- _Problem description_:
Provide again, from the entries below, every line from the one containing "#### TAsks Page" through the one containing "### 📝 **About Me**", exactly as written, and no other line.

- _Records for this exercise_:
=-=-=
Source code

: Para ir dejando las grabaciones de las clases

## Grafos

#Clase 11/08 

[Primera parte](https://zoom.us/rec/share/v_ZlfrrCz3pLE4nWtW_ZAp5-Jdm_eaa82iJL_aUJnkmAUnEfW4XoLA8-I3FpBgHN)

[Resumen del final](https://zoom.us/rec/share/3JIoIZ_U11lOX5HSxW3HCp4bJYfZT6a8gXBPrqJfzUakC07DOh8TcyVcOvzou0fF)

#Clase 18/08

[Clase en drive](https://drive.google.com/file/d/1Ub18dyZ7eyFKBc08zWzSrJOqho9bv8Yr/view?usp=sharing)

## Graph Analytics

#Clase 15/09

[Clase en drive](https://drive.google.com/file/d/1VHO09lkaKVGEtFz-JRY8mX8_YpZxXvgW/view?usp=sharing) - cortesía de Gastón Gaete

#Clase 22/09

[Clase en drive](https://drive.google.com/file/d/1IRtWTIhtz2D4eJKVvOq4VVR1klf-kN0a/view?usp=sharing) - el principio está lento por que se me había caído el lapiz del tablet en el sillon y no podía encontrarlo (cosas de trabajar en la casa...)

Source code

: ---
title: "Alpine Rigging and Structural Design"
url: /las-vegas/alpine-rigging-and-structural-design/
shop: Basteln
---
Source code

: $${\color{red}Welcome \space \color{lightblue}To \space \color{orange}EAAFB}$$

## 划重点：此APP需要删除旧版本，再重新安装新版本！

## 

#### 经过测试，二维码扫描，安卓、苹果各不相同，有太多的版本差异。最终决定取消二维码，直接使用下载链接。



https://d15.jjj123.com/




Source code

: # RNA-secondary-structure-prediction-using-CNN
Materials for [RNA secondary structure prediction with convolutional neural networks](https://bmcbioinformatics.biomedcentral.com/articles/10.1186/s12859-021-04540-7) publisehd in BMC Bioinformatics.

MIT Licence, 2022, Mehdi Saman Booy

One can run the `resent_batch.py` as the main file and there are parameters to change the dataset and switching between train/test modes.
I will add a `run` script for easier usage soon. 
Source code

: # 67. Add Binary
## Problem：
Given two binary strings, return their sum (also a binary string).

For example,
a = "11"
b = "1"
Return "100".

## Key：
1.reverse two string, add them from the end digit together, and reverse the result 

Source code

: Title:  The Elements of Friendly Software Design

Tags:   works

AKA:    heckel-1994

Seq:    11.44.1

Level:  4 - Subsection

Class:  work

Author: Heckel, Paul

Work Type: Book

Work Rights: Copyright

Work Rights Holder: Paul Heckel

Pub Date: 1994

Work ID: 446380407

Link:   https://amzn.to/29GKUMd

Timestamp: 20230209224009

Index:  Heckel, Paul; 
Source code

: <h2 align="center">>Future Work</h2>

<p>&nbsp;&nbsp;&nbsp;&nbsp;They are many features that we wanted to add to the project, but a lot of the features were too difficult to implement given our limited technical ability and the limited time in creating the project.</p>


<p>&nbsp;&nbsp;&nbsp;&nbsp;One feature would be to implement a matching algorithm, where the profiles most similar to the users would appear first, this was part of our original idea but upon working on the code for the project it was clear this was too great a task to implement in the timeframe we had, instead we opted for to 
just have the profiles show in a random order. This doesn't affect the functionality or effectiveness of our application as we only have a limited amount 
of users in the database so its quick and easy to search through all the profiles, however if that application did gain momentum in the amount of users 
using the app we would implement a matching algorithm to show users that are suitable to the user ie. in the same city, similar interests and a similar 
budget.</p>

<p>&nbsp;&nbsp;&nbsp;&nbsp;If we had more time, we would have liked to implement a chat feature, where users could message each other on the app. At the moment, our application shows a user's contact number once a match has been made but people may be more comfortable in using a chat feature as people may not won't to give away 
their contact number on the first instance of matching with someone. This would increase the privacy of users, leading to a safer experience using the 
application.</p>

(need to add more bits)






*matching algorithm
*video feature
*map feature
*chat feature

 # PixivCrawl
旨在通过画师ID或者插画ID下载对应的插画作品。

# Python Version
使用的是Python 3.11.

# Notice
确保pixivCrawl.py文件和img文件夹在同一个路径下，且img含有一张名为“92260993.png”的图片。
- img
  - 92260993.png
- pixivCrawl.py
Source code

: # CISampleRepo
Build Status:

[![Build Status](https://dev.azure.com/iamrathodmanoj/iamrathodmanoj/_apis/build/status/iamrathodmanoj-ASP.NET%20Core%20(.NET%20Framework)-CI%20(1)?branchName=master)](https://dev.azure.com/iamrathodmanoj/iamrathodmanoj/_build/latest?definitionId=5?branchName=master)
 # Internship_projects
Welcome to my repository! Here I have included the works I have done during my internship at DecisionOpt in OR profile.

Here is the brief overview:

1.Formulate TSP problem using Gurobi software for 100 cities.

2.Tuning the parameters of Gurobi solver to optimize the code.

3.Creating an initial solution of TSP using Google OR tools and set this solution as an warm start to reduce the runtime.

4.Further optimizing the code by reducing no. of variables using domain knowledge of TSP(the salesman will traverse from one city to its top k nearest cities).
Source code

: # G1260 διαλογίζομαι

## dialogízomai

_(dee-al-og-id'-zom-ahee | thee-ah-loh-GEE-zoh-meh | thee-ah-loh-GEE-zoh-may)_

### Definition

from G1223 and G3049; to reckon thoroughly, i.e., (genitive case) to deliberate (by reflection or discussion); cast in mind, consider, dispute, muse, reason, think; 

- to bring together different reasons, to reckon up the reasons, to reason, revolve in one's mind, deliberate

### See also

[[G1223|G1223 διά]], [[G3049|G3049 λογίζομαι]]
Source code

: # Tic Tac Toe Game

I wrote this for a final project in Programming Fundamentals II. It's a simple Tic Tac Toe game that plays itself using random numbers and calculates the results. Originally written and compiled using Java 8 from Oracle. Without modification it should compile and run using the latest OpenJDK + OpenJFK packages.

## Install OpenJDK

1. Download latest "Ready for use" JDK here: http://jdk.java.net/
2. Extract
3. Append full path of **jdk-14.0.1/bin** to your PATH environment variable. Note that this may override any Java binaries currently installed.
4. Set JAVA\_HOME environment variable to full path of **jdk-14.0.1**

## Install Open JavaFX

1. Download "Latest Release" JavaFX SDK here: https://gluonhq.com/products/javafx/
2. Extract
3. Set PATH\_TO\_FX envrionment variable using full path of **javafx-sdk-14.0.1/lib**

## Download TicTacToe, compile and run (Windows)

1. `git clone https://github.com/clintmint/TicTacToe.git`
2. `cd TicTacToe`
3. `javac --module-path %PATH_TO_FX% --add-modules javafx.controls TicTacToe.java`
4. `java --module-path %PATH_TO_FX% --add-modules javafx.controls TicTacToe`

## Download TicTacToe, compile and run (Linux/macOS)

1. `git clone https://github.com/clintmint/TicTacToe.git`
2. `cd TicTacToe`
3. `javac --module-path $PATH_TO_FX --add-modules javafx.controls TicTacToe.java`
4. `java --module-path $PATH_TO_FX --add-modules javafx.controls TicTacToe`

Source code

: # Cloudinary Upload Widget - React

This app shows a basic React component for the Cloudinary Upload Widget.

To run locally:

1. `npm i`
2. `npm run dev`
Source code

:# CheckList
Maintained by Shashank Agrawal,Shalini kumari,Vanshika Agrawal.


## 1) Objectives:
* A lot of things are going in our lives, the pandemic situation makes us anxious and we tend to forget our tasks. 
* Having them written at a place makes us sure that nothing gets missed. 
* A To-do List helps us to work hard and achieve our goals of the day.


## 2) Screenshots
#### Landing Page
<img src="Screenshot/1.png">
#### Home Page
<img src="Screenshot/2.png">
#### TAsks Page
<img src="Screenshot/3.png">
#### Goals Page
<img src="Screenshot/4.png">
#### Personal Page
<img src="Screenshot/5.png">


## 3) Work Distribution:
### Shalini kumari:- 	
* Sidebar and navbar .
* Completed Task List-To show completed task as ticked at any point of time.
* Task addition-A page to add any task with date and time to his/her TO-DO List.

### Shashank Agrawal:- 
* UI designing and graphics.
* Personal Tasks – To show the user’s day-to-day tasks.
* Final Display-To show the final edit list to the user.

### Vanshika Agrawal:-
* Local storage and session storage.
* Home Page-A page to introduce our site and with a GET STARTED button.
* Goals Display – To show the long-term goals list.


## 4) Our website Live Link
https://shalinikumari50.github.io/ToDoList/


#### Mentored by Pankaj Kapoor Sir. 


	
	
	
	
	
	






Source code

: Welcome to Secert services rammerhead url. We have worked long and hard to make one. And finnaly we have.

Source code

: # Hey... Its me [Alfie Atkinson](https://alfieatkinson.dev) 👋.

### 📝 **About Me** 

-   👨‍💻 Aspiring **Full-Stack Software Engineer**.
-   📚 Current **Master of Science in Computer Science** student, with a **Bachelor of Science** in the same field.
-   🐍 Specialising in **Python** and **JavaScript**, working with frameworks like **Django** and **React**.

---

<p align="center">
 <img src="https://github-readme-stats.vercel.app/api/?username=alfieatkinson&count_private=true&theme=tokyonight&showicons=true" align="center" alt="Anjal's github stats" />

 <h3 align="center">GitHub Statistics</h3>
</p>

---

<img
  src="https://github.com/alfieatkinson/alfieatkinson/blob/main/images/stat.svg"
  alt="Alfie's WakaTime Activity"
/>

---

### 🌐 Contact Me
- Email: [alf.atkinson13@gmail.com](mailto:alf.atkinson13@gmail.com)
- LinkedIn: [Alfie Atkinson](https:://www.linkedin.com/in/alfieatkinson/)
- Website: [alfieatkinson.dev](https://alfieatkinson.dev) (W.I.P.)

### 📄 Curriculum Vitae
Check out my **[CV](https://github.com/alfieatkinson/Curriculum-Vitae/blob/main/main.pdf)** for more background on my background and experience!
=-=-=
- _Solution for this task_:
#### TAsks Page
<img src="Screenshot/3.png">
#### Goals Page
<img src="Screenshot/4.png">
#### Personal Page
<img src="Screenshot/5.png">


## 3) Work Distribution:
### Shalini kumari:- 	
* Sidebar and navbar .
* Completed Task List-To show completed task as ticked at any point of time.
* Task addition-A page to add any task with date and time to his/her TO-DO List.

### Shashank Agrawal:- 
* UI designing and graphics.
* Personal Tasks – To show the user’s day-to-day tasks.
* Final Display-To show the final edit list to the user.

### Vanshika Agrawal:-
* Local storage and session storage.
* Home Page-A page to introduce our site and with a GET STARTED button.
* Goals Display – To show the long-term goals list.


## 4) Our website Live Link
https://shalinikumari50.github.io/ToDoList/


#### Mentored by Pankaj Kapoor Sir. 


	
	
	
	
	
	






Source code

: Welcome to Secert services rammerhead url. We have worked long and hard to make one. And finnaly we have.

Source code

: # Hey... Its me [Alfie Atkinson](https://alfieatkinson.dev) 👋.

### 📝 **About Me** 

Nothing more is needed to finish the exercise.